3. Handling Plan Complexity

Billing recovery isn't one-size-fits-all. The system needed different paths for:

Prepaid accounts: No retry — alert immediately, provide top-up link.
Postpaid accounts: Full dunning sequence with grace periods.
Family plans: Notify the plan owner, not individual members. Handle the case where the plan owner's payment fails but individual member payments succeed.

Each plan type has its own dunning configuration (retry intervals, notification templates, grace periods), stored as versioned config rather than hardcoded logic.
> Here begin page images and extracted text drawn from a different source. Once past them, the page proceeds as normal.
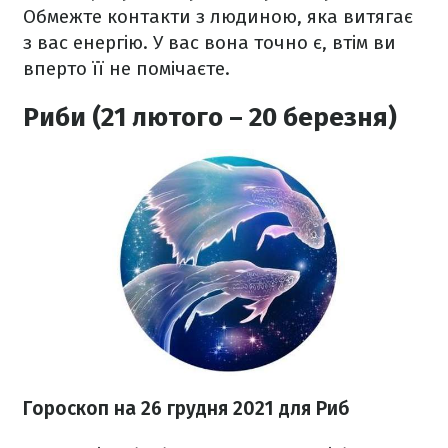
Обмежте контакти з людиною, яка витягає
з вас енергію. У вас вона точно є, втім ви
вперто її не помічаєте.
Риби (21 лютого – 20 березня)
Гороскоп н
а 26 грудня
2021 для Риб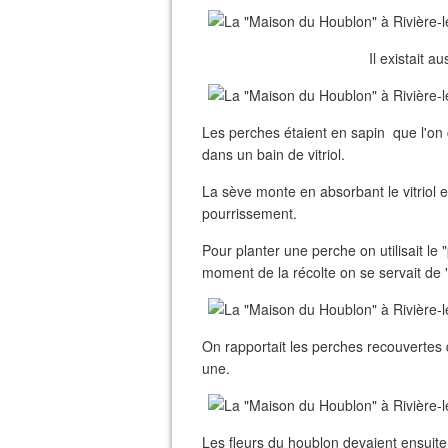
Il existait a
Les perches étaient en sapin que l'on
dans un bain de vitriol.
La sève monte en absorbant le vitriol et
pourrissement.
Pour planter une perche on utilisait le 
moment de la récolte on se servait de "
On rapportait les perches recouvertes d
une.
Les fleurs du houblon devaient ensuit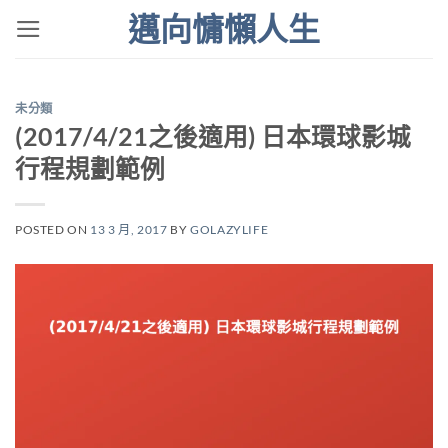
Skip
邁向慵懶人生
to
content
未分類
(2017/4/21之後適用) 日本環球影城
行程規劃範例
POSTED ON
13 3 月, 2017
BY
GOLAZYLIFE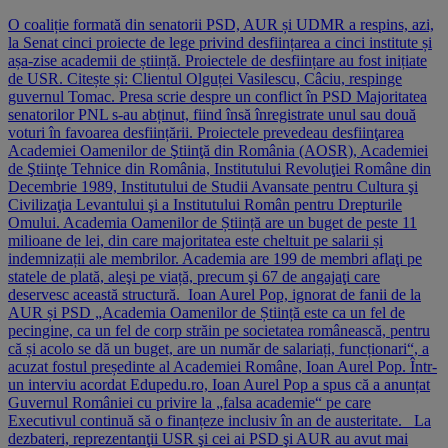
O coaliție formată din senatorii PSD, AUR și UDMR a respins, azi,
la Senat cinci proiecte de lege privind desființarea a cinci institute și
așa-zise academii de știință. Proiectele de desființare au fost inițiate
de USR. Citește și: Clientul Olguței Vasilescu, Câciu, respinge
guvernul Tomac. Presa scrie despre un conflict în PSD Majoritatea
senatorilor PNL s-au abținut, fiind însă înregistrate unul sau două
voturi în favoarea desființării. Proiectele prevedeau desfiinţarea
Academiei Oamenilor de Ştiinţă din România (AOSR), Academiei
de Ştiinţe Tehnice din România, Institutului Revoluţiei Române din
Decembrie 1989, Institutului de Studii Avansate pentru Cultura şi
Civilizaţia Levantului şi a Institutului Român pentru Drepturile
Omului. Academia Oamenilor de Știință are un buget de peste 11
milioane de lei, din care majoritatea este cheltuit pe salarii și
indemnizații ale membrilor. Academia are 199 de membri aflaţi pe
statele de plată, aleşi pe viață, precum şi 67 de angajaţi care
deservesc această structură. Ioan Aurel Pop, ignorat de fanii de la
AUR și PSD „Academia Oamenilor de Știință este ca un fel de
pecingine, ca un fel de corp străin pe societatea românească, pentru
că și acolo se dă un buget, are un număr de salariați, funcționari“, a
acuzat fostul președinte al Academiei Române, Ioan Aurel Pop. Într-
un interviu acordat Edupedu.ro, Ioan Aurel Pop a spus că a anunțat
Guvernul României cu privire la „falsa academie“ pe care
Executivul continuă să o finanțeze inclusiv în an de austeritate. La
dezbateri, reprezentanţii USR şi cei ai PSD şi AUR au avut mai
4. Internal Operations Dashboard

The support team's biggest pain point was context switching between multiple tools. I built a unified dashboard that showed:

Customer timeline — every billing event (charge, retry, notification, status change) in chronological order with linked payment processor reference IDs.
Recovery status — which dunning stage the customer is in, what's been tried, what's next.
Quick actions — manual retry trigger, grace period extension, plan adjustment — all with audit logging.
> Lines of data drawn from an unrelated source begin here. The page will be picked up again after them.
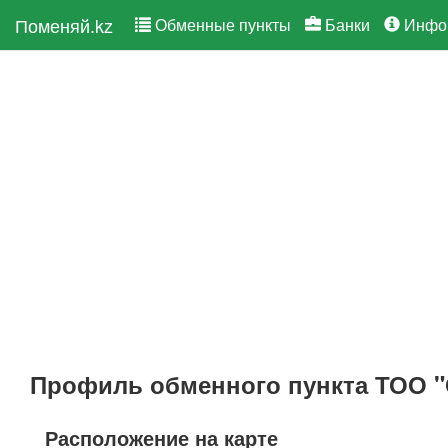
Поменяй.kz
Обменные пункты
Банки
Инфо
Профиль обменного пункта ТОО "
Расположение на карте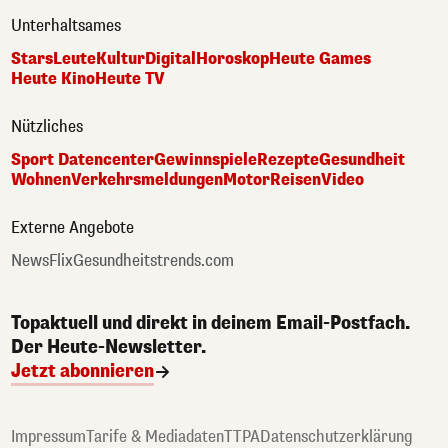
Unterhaltsames
Stars
Leute
Kultur
Digital
Horoskop
Heute Games
Heute Kino
Heute TV
Nützliches
Sport Datencenter
Gewinnspiele
Rezepte
Gesundheit
Wohnen
Verkehrsmeldungen
Motor
Reisen
Video
Externe Angebote
NewsFlix
Gesundheitstrends.com
Topaktuell und direkt in deinem Email-Postfach.
Der Heute-Newsletter.
Jetzt abonnieren
Impressum
Tarife & Mediadaten
TTPA
Datenschutzerklärung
The dashboard cut billing-ticket resolution time from hours (querying multiple systems, correlating timestamps) to minutes (single view, click to act).

Results

| Metric | Before | After | Impact | | --------------------------- | ---------- | ---------------------- | ---------------------------------- | | Failed payment recovery | Baseline | Significantly improved | Multi-stage dunning | | Involuntary churn reduction | — | Measurable savings | Graduated recovery + grace periods | | Ops ticket resolution | Hours | Minutes | Unified dashboard | | Double-charge incidents | Occasional | Zero | Idempotent retry keys |

Key Takeaways

Classify failures, don't treat them uniformly. "Payment failed" is not one problem — it's a dozen different problems that need different responses.
Grace periods retain customers. Downgrading to a free tier instead of hard-suspending keeps customers in the ecosystem. Many recover and re-upgrade.
Ops tooling is product work. The dashboard wasn't a side project — it directly reduced support costs and improved customer experience.
Idempotency isn't optional in billing. If you can't safely retry any operation, you'll eventually double-charge someone.

This post describes work I did at Comcast from 2023–2025. Specific internal metrics and code are generalized to respect confidentiality.